Why it's defensible. "Fundamentally, logs are just events, metrics are aggregated events, and traces are basically correlated events. We only accept logs, and we create metrics and traces from those logs on the back end."[10] Logs, metrics, and traces are not three different data types; they're three different views of the same underlying reality. Sazabi computes the views you need on demand.

Why it produces a better product. Sazabi's storage layer, query patterns, and agent are all optimized for a single data type. The architecture uses materialized views and LM-generated summaries of log windows — "We can take an hour's worth of log data and summarize that into a much smaller package using language models. You only have to query the summary."[10] Logs are also much easier to instrument than metrics or traces — for most teams, getting started means zero code changes.

Why AI makes it possible now. Three years ago, log analysis meant regex and pattern matching. Today, an LLM can read your log stream, understand root causes, correlate incidents across services, and explain exactly what happened in plain English. The "logs are all you need" thesis only holds because AI has transformed what you can do with raw log data.[6]

Lots of engineers are skeptical about this idea, but we're winning them over. If you have doubts about what AI can do with your log stream, I encourage you to try Sazabi and find out. You'll be very impressed.
Sherwood Callaway[6]

Market

The highest-density version of their ICP is inside YC right now.

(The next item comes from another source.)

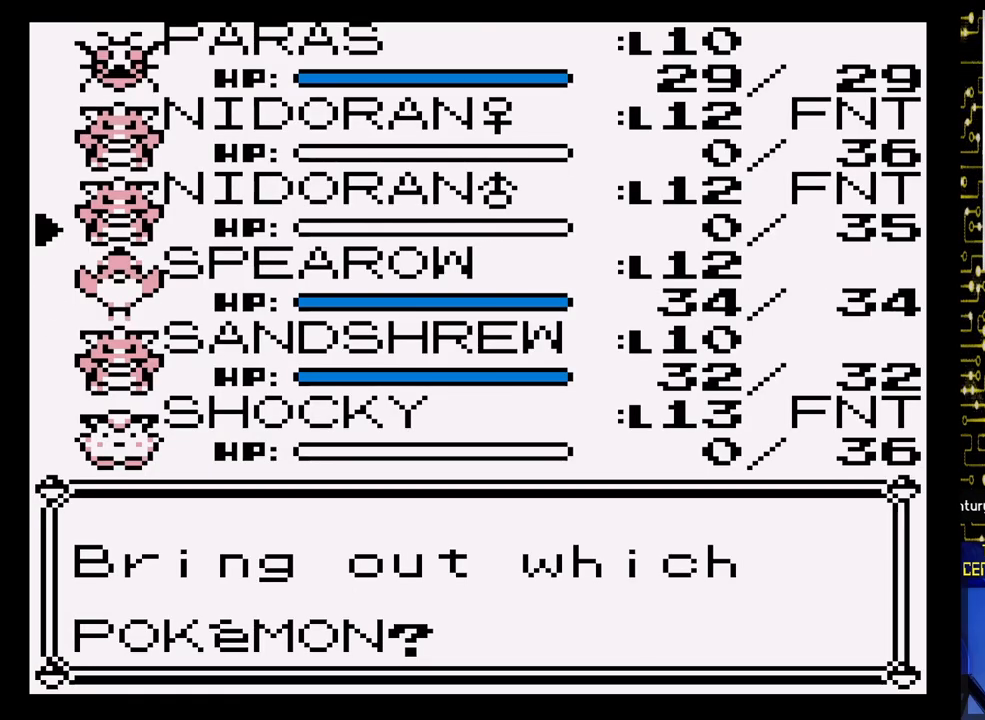
{"buttons": [], "events": [[117, "DPAD_DOWN", "up"]]}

Sazabi's stated ICP: VC-backed tech startup, Seed to Series C, founded in the last three years, 5 to 50 engineers, moving fast with AI tools. This describes every company in the current YC batch — and every company in every future YC batch, indefinitely.

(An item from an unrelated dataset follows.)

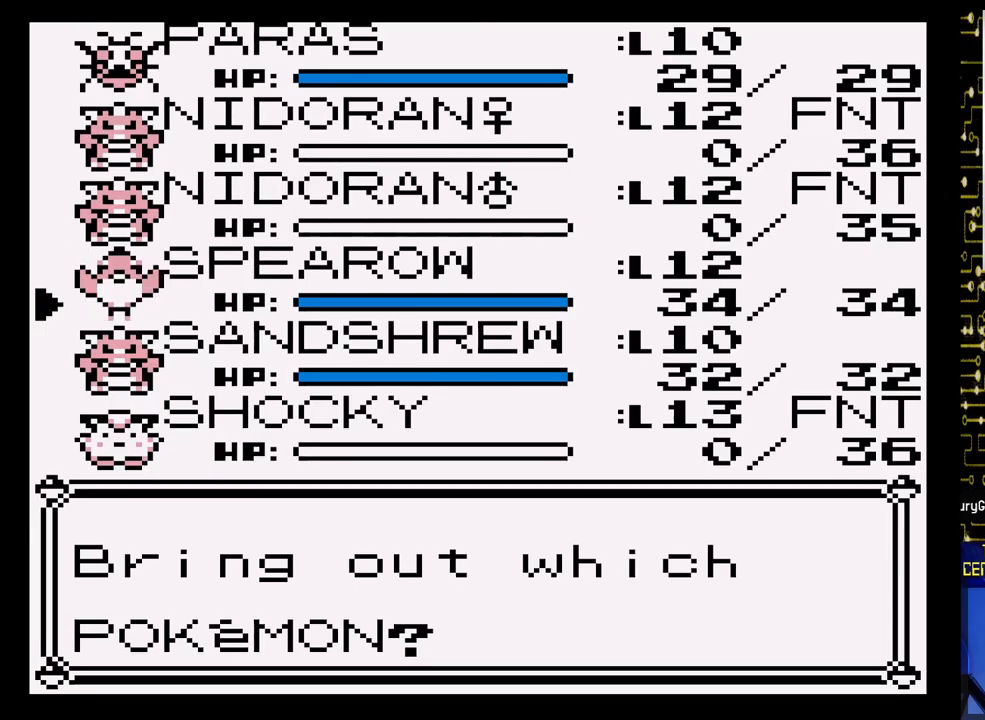
{"buttons": [], "events": []}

The ICP is also the fastest-growing segment in the tech economy. Every week, another cohort of AI-native startups gets funded and immediately hits the outer loop problem. They didn't grow up with Datadog and have no loyalty to it. They want something that works like Claude Code, not something that works like enterprise software from 2010.

Near term — AI-native startups

The YC cohort and similar AI-native teams. Fast decision cycles, single technical decision-maker, high willingness to pay for developer experience. Sazabi is already embedded in P26 through YC.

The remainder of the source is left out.